Directions.
Report every line of the listing that contains the word "aloud", treating uppercase and lowercase letters as distinct.

Source material.

◇ ◇ ◇ ◇ ◇ ◇ ◇

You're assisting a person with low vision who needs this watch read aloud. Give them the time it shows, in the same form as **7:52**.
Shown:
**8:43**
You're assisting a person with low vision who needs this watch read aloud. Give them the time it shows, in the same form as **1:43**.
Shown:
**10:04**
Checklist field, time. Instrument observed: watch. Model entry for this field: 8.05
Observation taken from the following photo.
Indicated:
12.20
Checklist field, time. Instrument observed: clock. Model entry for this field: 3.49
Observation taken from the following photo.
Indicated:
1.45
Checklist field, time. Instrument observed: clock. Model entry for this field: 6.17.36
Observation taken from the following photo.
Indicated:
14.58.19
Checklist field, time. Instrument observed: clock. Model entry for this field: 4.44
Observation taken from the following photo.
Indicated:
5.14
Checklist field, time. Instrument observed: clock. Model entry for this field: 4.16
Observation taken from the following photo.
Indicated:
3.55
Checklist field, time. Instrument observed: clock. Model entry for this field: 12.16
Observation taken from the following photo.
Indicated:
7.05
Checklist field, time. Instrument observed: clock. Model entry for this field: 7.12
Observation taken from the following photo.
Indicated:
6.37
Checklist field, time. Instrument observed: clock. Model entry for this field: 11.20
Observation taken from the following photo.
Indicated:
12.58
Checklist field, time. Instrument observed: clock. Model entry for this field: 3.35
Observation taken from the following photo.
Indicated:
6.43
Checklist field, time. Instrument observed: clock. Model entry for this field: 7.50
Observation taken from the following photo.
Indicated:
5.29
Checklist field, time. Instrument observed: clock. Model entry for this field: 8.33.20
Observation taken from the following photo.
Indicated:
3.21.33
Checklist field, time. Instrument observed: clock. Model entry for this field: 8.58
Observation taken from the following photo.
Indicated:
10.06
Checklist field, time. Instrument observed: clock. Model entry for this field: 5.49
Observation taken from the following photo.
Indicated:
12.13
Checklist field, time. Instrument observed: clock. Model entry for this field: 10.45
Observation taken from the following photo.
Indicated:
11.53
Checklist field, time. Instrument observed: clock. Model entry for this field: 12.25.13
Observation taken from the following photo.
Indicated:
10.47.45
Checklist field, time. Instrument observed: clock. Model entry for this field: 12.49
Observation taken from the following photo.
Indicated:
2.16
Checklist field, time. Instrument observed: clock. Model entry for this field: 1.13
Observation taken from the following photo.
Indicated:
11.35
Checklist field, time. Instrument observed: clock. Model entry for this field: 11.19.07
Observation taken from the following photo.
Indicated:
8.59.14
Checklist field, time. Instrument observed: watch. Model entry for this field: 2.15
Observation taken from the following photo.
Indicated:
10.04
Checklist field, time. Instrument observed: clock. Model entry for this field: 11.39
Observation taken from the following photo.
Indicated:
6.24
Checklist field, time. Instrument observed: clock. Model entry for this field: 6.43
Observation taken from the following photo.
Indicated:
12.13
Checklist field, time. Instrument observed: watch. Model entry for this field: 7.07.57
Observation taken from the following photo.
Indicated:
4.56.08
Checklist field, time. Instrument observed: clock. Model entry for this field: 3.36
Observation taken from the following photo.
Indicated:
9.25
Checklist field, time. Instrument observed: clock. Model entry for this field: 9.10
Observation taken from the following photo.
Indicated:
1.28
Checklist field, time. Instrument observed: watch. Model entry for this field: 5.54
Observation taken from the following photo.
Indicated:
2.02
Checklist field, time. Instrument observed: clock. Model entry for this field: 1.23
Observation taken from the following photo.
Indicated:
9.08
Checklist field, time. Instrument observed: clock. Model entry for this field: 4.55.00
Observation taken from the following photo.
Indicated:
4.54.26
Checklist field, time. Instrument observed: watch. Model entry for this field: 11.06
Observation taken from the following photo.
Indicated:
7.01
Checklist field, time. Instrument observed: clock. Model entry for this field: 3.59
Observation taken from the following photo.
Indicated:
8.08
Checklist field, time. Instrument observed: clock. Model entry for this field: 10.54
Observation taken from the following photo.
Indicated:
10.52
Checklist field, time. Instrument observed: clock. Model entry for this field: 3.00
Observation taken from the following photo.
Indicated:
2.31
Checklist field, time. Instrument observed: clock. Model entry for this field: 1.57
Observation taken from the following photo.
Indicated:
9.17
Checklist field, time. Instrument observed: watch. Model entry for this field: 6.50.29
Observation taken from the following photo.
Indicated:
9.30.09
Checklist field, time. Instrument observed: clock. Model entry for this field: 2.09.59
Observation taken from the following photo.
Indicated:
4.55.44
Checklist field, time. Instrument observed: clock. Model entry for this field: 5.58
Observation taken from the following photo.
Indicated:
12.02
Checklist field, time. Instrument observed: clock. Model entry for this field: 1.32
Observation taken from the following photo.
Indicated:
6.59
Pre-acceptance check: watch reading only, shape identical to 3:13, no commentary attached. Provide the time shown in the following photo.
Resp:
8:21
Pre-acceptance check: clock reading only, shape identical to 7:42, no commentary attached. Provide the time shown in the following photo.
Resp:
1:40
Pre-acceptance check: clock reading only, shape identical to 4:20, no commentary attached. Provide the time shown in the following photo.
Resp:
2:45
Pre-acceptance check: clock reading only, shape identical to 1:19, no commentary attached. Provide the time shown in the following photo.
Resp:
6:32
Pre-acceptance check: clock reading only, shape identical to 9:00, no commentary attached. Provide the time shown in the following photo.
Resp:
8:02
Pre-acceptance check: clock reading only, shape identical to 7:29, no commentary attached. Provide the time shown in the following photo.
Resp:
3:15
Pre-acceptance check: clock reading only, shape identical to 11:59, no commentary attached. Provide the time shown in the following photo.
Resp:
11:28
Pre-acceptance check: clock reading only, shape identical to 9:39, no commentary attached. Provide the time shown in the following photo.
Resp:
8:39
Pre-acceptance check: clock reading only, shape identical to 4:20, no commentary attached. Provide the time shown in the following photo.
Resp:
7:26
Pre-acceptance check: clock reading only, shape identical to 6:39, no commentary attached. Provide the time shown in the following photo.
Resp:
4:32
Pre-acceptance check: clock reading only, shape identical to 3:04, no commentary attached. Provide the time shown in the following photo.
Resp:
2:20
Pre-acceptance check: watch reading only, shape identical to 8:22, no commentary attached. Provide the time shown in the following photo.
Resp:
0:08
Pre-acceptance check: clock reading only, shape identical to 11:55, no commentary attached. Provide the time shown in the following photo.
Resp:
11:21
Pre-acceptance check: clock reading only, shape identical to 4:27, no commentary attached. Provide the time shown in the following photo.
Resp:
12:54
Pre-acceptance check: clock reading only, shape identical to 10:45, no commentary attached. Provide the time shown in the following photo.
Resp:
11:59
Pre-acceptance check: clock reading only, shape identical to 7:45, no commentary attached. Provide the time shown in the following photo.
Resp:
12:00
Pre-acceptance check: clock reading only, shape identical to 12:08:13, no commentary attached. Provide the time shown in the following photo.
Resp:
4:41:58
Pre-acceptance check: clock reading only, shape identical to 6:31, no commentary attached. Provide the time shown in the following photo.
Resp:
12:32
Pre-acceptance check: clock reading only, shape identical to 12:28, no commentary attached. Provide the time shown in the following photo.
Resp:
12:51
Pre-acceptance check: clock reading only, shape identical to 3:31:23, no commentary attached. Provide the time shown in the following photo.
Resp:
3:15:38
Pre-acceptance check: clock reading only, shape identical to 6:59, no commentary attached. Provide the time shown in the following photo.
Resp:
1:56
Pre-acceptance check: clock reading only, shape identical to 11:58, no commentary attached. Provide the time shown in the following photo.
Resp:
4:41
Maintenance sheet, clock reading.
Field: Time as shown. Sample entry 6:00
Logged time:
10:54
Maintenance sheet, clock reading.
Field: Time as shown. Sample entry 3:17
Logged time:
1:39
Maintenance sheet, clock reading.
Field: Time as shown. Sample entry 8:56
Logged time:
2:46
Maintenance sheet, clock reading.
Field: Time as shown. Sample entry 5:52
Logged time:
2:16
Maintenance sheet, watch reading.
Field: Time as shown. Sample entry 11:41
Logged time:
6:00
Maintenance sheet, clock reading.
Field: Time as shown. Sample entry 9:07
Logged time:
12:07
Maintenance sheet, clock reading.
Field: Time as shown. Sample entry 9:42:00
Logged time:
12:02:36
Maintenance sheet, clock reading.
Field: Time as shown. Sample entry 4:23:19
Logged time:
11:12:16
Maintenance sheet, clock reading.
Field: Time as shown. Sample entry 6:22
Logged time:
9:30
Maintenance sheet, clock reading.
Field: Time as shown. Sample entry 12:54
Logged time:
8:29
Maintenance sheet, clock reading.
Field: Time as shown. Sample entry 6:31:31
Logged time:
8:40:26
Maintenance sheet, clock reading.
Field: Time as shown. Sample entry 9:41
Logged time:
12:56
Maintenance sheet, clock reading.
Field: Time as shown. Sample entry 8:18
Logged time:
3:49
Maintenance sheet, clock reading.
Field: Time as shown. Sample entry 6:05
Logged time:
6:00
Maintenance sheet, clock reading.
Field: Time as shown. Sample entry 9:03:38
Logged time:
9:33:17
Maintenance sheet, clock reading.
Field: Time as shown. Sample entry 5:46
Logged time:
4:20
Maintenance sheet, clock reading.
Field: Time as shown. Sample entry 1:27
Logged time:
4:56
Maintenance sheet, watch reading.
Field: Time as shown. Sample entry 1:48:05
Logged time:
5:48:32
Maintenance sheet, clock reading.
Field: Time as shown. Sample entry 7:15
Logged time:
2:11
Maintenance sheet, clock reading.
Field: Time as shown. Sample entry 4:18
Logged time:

◇ ◇ ◇ ◇ ◇ ◇ ◇

Solution to this exercise.
You're assisting a person with low vision who needs this watch read aloud. Give them the time it shows, in the same form as **7:52**.
You're assisting a person with low vision who needs this watch read aloud. Give them the time it shows, in the same form as **1:43**.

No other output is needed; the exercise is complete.